PROVIDED ENTRIES.

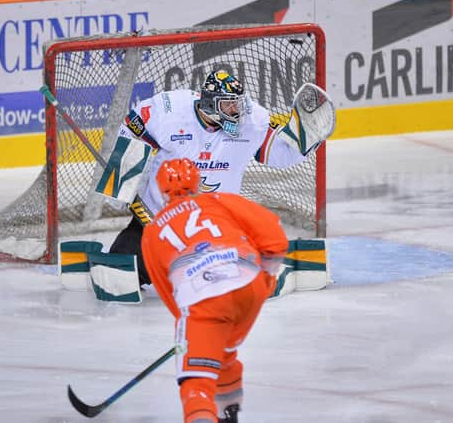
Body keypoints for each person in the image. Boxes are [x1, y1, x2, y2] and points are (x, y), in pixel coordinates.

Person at [110, 69, 310, 286]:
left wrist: (306, 139)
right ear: (210, 103)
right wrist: (121, 185)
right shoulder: (169, 112)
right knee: (119, 272)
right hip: (158, 221)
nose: (237, 111)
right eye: (228, 104)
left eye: (238, 103)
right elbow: (132, 130)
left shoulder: (251, 122)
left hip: (216, 228)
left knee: (234, 281)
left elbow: (280, 153)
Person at [141, 158, 289, 423]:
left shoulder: (152, 231)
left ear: (160, 192)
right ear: (197, 183)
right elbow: (274, 238)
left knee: (196, 384)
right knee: (224, 355)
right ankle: (228, 416)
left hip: (203, 297)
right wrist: (265, 277)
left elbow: (168, 291)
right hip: (248, 284)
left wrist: (191, 330)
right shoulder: (218, 200)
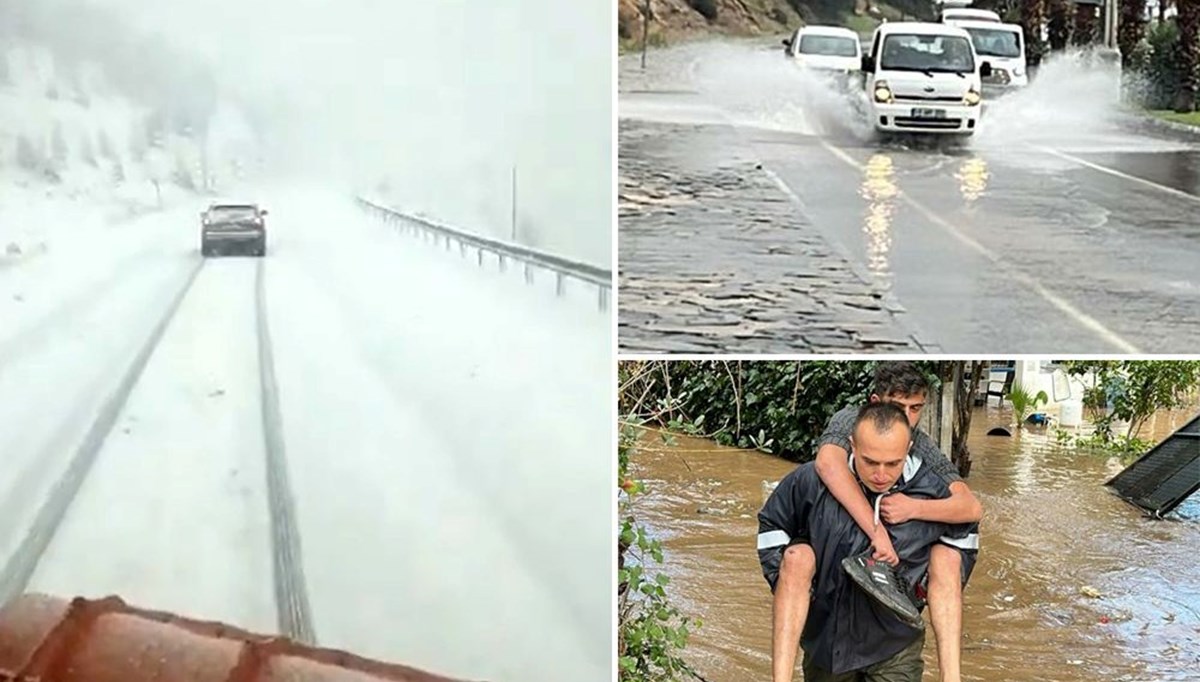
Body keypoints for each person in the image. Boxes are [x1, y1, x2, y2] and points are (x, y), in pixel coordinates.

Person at [769, 362, 983, 682]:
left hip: (893, 637)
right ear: (874, 401)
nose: (908, 418)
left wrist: (913, 509)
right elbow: (828, 463)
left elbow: (970, 507)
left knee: (947, 557)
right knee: (798, 558)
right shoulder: (848, 421)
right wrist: (875, 528)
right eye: (898, 407)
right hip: (831, 635)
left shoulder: (922, 449)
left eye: (916, 408)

BRIEF.
Look above for the line containing "left elbow: (280, 153)", then write out every line from there down to the line containing "left wrist: (913, 509)", that line included, with no pictures.

COMPLETED TASK.
left elbow: (280, 153)
Person at [141, 158, 289, 423]:
left shoulder: (152, 231)
left ear: (160, 192)
right ear: (197, 183)
right elbow: (274, 238)
left knee: (196, 384)
right knee: (224, 355)
right ankle: (228, 416)
left hip: (203, 297)
right wrist: (265, 277)
left elbow: (168, 291)
right hip: (248, 284)
left wrist: (191, 330)
right shoulder: (218, 200)
Body keypoints for each person in the image. Boxes are [x1, y1, x2, y2] and points are (x, y), in pixel coordinates.

Person at [769, 362, 983, 682]:
left hip: (893, 637)
right ear: (874, 401)
nose: (908, 418)
left wrist: (913, 509)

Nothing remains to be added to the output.